I have all the data, I just need someone to tell me how to start xc Please! I've been working on this for 5 hours now!

8. Calculate the equation of the least squares regression line. Draw this line on your scatter plot. The point (x,y) should lie on the line. Does it? Plot and label this point.

I'm not sure what this is asking for!

I do not have your data.

However if you have a bunch of points (x1,y1) , (x2, y2) .... (xn,yn)
then you can fit a line of form y = m x + b
that "best" fits those points, the criterion being that the sum of the squares of distances from the points to the line is minimized.
I do not think I have to tell you how to find the equation of that line. If it is not in your text, then Google "least squares fit"
Now, there is some point (x,y) that they gave you that might be part of that data set. In a perfect world that point would lie on the line, but so would all the other points. I fact it probably lies somewhere near the line, but not on it.

for example:

http://mathworld.wolfram.com/LeastSquaresFitting.html

and here is a calculator for it:

http://www.neoprogrammics.com/linear_least_squares_regression/

The problem you're facing is related to calculating the equation of the least squares regression line and plotting it on a scatter plot. Let me explain how you can approach this problem step by step:

Step 1: Organize your data
Make sure you have a set of data points with corresponding x and y values. These data points should be in a tabular format or a spreadsheet.

Step 2: Create a scatter plot
To create a scatter plot, you need to plot the x and y values on a graph. The x-axis represents the independent variable, while the y-axis represents the dependent variable. Each data point should be plotted as a dot in the graph.

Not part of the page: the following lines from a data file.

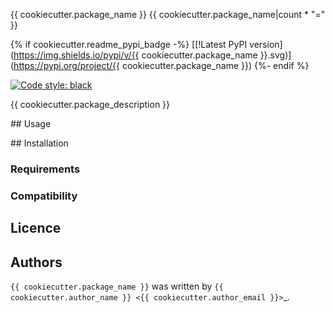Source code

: {{ cookiecutter.package_name }}
{{ cookiecutter.package_name|count * "=" }}

{% if cookiecutter.readme_pypi_badge -%}
[[!Latest PyPI version](https://img.shields.io/pypi/v/{{ cookiecutter.package_name }}.svg)](https://pypi.org/project/{{ cookiecutter.package_name }})
{%- endif %}

[![Code style: black](https://img.shields.io/badge/code%20style-black-000000.svg)](https://github.com/psf/black)

{{ cookiecutter.package_description }}

## Usage

## Installation

### Requirements

### Compatibility

## Licence

## Authors

`{{ cookiecutter.package_name }}` was written by `{{ cookiecutter.author_name }} <{{ cookiecutter.author_email }}>`_.
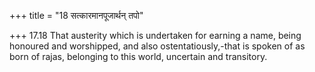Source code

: +++
title = "18 सत्कारमानपूजार्थन् तपो"

+++
17.18 That austerity which is undertaken for earning a name, being
honoured and worshipped, and also ostentatiously,-that is spoken of as
born of rajas, belonging to this world, uncertain and transitory.
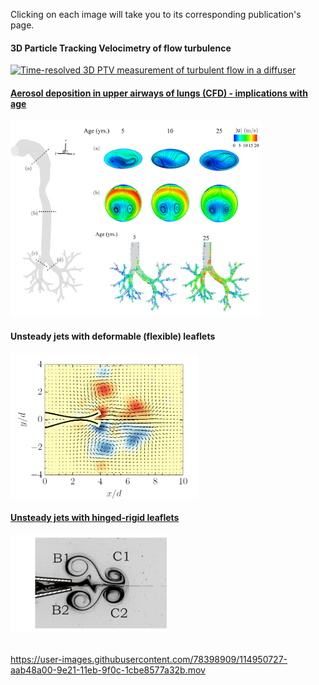 Clicking on each image will take you to its corresponding publication's page.


#### 3D Particle Tracking Velocimetry of flow turbulence
<a href="https://doi.org/10.1103/PhysRevFluids.5.114605"><img src="images/Diffuser-PTV.png?raw=true" width="600" title = "Time-resolved 3D PTV measurement of turbulent flow in a diffuser"> 


#### Aerosol deposition in upper airways of lungs (CFD) - implications with age
<p><a href="https://doi.org/10.1371/journal.pone.0207711" ><img src="images/CFD.png?raw=true" width="400" title = "CFD simulation of airflow and aerosol deposition in the upper airways"></a></p>

#### Unsteady jets with deformable (flexible) leaflets  
<a href="https://doi.org/10.1017/jfm.2018.230"><img src="images/vortex-flap4-flexible-vort.png?raw=true" width="300" title = "PIV measurements of vortex pair generation with flexible flaps">
  
#### Unsteady jets with hinged-rigid leaflets 
<a href="https://doi.org/10.1017/jfm.2013.356"><img src="images/vortex-flap4.png?raw=true" width="250" title = "Dye visualization of vortex formation with hinged-rigid flaps" >
<br><br>

https://user-images.githubusercontent.com/78398909/114950727-aab48a00-9e21-11eb-9f0c-1cbe8577a32b.mov

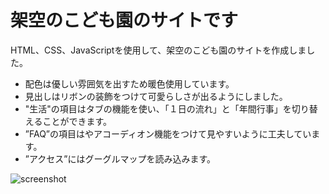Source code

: # 架空のこども園のサイトです
HTML、CSS、JavaScriptを使用して、架空のこども園のサイトを作成しました。

- 配色は優しい雰囲気を出すため暖色使用しています。
- 見出しはリボンの装飾をつけて可愛らしさが出るようにしました。
- "生活"の項目はタブの機能を使い、「１日の流れ」と「年間行事」を切り替えることができます。
- ”FAQ”の項目はやアコーディオン機能をつけて見やすいように工夫しています。
- ”アクセス”にはグーグルマップを読み込みます。


![screenshot](https://github.com/Tomomitonny/html-css-kodomoen/blob/main/screenshot.png)

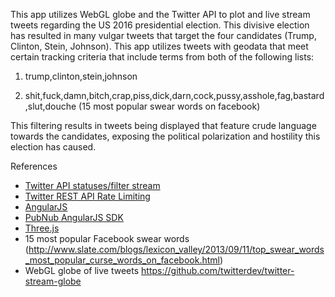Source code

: This app utilizes WebGL globe and the Twitter API to plot and live stream tweets regarding the US 2016 presidential election. This divisive election has resulted in many vulgar tweets that target the four candidates (Trump, Clinton, Stein, Johnson). This app utilizes  tweets with geodata that meet certain tracking criteria that include terms from both of the following lists:

1) trump,clinton,stein,johnson

2) shit,fuck,damn,bitch,crap,piss,dick,darn,cock,pussy,asshole,fag,bastard,slut,douche (15 most popular swear words on facebook)



This filtering results in tweets being displayed that feature crude language towards the candidates, exposing the political polarization and hostility this election has caused.

References
- [Twitter API statuses/filter stream](https://dev.twitter.com/streaming/reference/post/statuses/filter)
- [Twitter REST API Rate Limiting](https://dev.twitter.com/rest/public/rate-limiting)
- [AngularJS](https://angularjs.org/)
- [PubNub AngularJS SDK](https://github.com/pubnub/pubnub-angular)
- [Three.js](http://threejs.org/)
- 15 most popular Facebook swear words (http://www.slate.com/blogs/lexicon_valley/2013/09/11/top_swear_words_most_popular_curse_words_on_facebook.html)
- WebGL globe of live tweets https://github.com/twitterdev/twitter-stream-globe

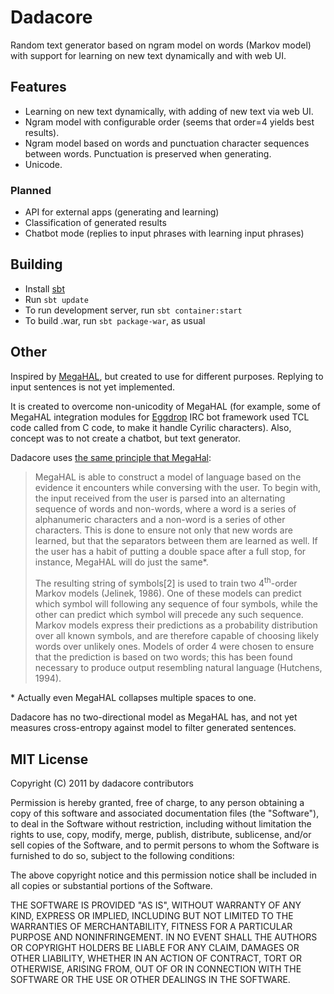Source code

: Dadacore
========

Random text generator based on ngram model on words (Markov model) with support for learning on new text dynamically and with web UI.

Features
--------
* Learning on new text dynamically, with adding of new text via web UI.
* Ngram model with configurable order (seems that order=4 yields best results).
* Ngram model based on words and punctuation character sequences between words. Punctuation is preserved when generating.
* Unicode.

### Planned
* API for external apps (generating and learning)
* Classification of generated results
* Chatbot mode (replies to input phrases with learning input phrases)

Building
--------
* Install [sbt](http://www.scala-sbt.org/)
* Run `sbt update`
* To run development server, run `sbt container:start`
* To build .war, run `sbt package-war`, as usual

Other
-----

Inspired by [MegaHAL](http://megahal.alioth.debian.org/), but created to use for different purposes. Replying to input sentences is not yet implemented.

It is created to overcome non-unicodity of MegaHAL (for example, some of MegaHAL integration modules for [Eggdrop](http://www.eggheads.org/) IRC bot framework used TCL code called from C code, to make it handle Cyrilic characters). Also, concept was to not create a chatbot, but text generator.

Dadacore uses [the same principle that MegaHal](http://megahal.alioth.debian.org/How.html):

> MegaHAL is able to construct a model of language based on the evidence it encounters while conversing with the user. To begin with, the input received from the user is parsed into an alternating sequence of words and non-words, where a word is a series of alphanumeric characters and a non-word is a series of other characters. This is done to ensure not only that new words are learned, but that the separators between them are learned as well. If the user has a habit of putting a double space after a full stop, for instance, MegaHAL will do just the same*.
>
> The resulting string of symbols[2] is used to train two 4<sup>th</sup>-order Markov models (Jelinek, 1986). One of these models can predict which symbol will following any sequence of four symbols, while the other can predict which symbol will precede any such sequence. Markov models express their predictions as a probability distribution over all known symbols, and are therefore capable of choosing likely words over unlikely ones. Models of order 4 were chosen to ensure that the prediction is based on two words; this has been found necessary to produce output resembling natural language (Hutchens, 1994).

\* Actually even MegaHAL collapses multiple spaces to one.

Dadacore has no two-directional model as MegaHAL has, and not yet measures cross-entropy against model to filter generated sentences.

MIT License
-----------

Copyright (C) 2011 by dadacore contributors

Permission is hereby granted, free of charge, to any person obtaining a copy
of this software and associated documentation files (the "Software"), to deal
in the Software without restriction, including without limitation the rights
to use, copy, modify, merge, publish, distribute, sublicense, and/or sell
copies of the Software, and to permit persons to whom the Software is
furnished to do so, subject to the following conditions:

The above copyright notice and this permission notice shall be included in
all copies or substantial portions of the Software.

THE SOFTWARE IS PROVIDED "AS IS", WITHOUT WARRANTY OF ANY KIND, EXPRESS OR
IMPLIED, INCLUDING BUT NOT LIMITED TO THE WARRANTIES OF MERCHANTABILITY,
FITNESS FOR A PARTICULAR PURPOSE AND NONINFRINGEMENT. IN NO EVENT SHALL THE
AUTHORS OR COPYRIGHT HOLDERS BE LIABLE FOR ANY CLAIM, DAMAGES OR OTHER
LIABILITY, WHETHER IN AN ACTION OF CONTRACT, TORT OR OTHERWISE, ARISING FROM,
OUT OF OR IN CONNECTION WITH THE SOFTWARE OR THE USE OR OTHER DEALINGS IN
THE SOFTWARE.
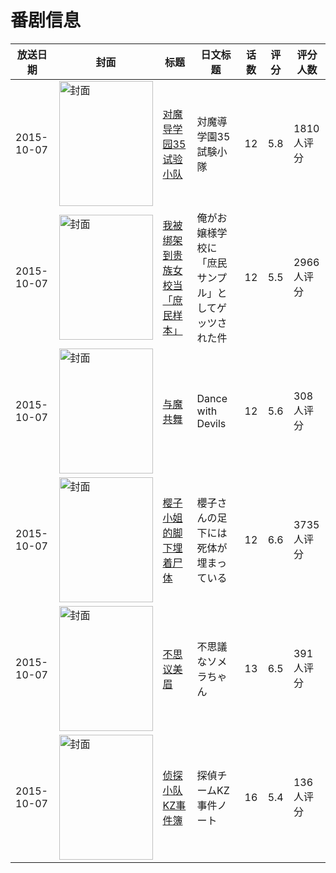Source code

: # 番剧信息

|放送日期|封面|标题|日文标题|话数|评分|评分人数|
|---|---|---|---|---|---|---|
|2015-10-07|<img src="//lain.bgm.tv/pic/cover/c/3c/c7/102140_HmD0O.jpg" alt="封面" style="width:150px;height:200px;object-fit:cover;">|[对魔导学园35试验小队](https://bangumi.tv/subject/102140)|対魔導学園35試験小隊|12|5.8|1810人评分|
|2015-10-07|<img src="//lain.bgm.tv/pic/cover/c/ca/df/107671_UQSJx.jpg" alt="封面" style="width:150px;height:200px;object-fit:cover;">|[我被绑架到贵族女校当「庶民样本」](https://bangumi.tv/subject/107671)|俺がお嬢様学校に「庶民サンプル」としてゲッツされた件|12|5.5|2966人评分|
|2015-10-07|<img src="//lain.bgm.tv/pic/cover/c/cb/38/125049_2Gbzo.jpg" alt="封面" style="width:150px;height:200px;object-fit:cover;">|[与魔共舞](https://bangumi.tv/subject/125049)|Dance with Devils|12|5.6|308人评分|
|2015-10-07|<img src="//lain.bgm.tv/pic/cover/c/d8/d7/126461_c1O04.jpg" alt="封面" style="width:150px;height:200px;object-fit:cover;">|[樱子小姐的脚下埋着尸体](https://bangumi.tv/subject/126461)|櫻子さんの足下には死体が埋まっている|12|6.6|3735人评分|
|2015-10-07|<img src="//lain.bgm.tv/pic/cover/c/bb/01/130093_400l0.jpg" alt="封面" style="width:150px;height:200px;object-fit:cover;">|[不思议美眉](https://bangumi.tv/subject/130093)|不思議なソメラちゃん|13|6.5|391人评分|
|2015-10-07|<img src="//lain.bgm.tv/pic/cover/c/17/2a/139800_xjxav.jpg" alt="封面" style="width:150px;height:200px;object-fit:cover;">|[侦探小队KZ事件簿](https://bangumi.tv/subject/139800)|探偵チームKZ事件ノート|16|5.4|136人评分|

Step 3: Find the equation of the least squares regression line
The least squares regression line is the line that best fits the data points. It minimizes the sum of the squared differences between the observed y-values and the predicted y-values on the line. The equation of the least squares regression line can be found using the following formula:

y = mx + b

Where:
- y is the dependent variable
- x is the independent variable
- m is the slope of the line
- b is the y-intercept of the line

To calculate the slope (m) of the line, you can use the following formula:

m = (Σxy - (Σx)(Σy) / n(Σx^2) - (Σx)^2)

Where:
- Σxy is the sum of the product of each x-value and its corresponding y-value
- Σx is the sum of all x-values
- Σy is the sum of all y-values
- Σx^2 is the sum of the squared x-values
- n is the number of data points

To calculate the y-intercept (b) of the line, you can use the following formula:

b = (Σy - m(Σx)) / n

Step 4: Calculate the values for the equation
Using the formulas mentioned above, calculate the values for the slope (m) and the y-intercept (b).

Step 5: Draw the least squares regression line
On your scatter plot, draw a line using the slope (m) and the y-intercept (b) values you calculated. This line should pass through the data points as closely as possible.

Step 6: Check if the point (x, y) lies on the line
The problem statement asks you to check if a specific point (x, y) lies on the least squares regression line you drew. To do this, substitute the x-value of the point into the equation (y = mx + b) and check if it gives you the y-value of the point. If it does, then the point lies on the line.

By following these steps, you should be able to calculate the equation of the least squares regression line, draw it on your scatter plot, and check if a specific point lies on the line.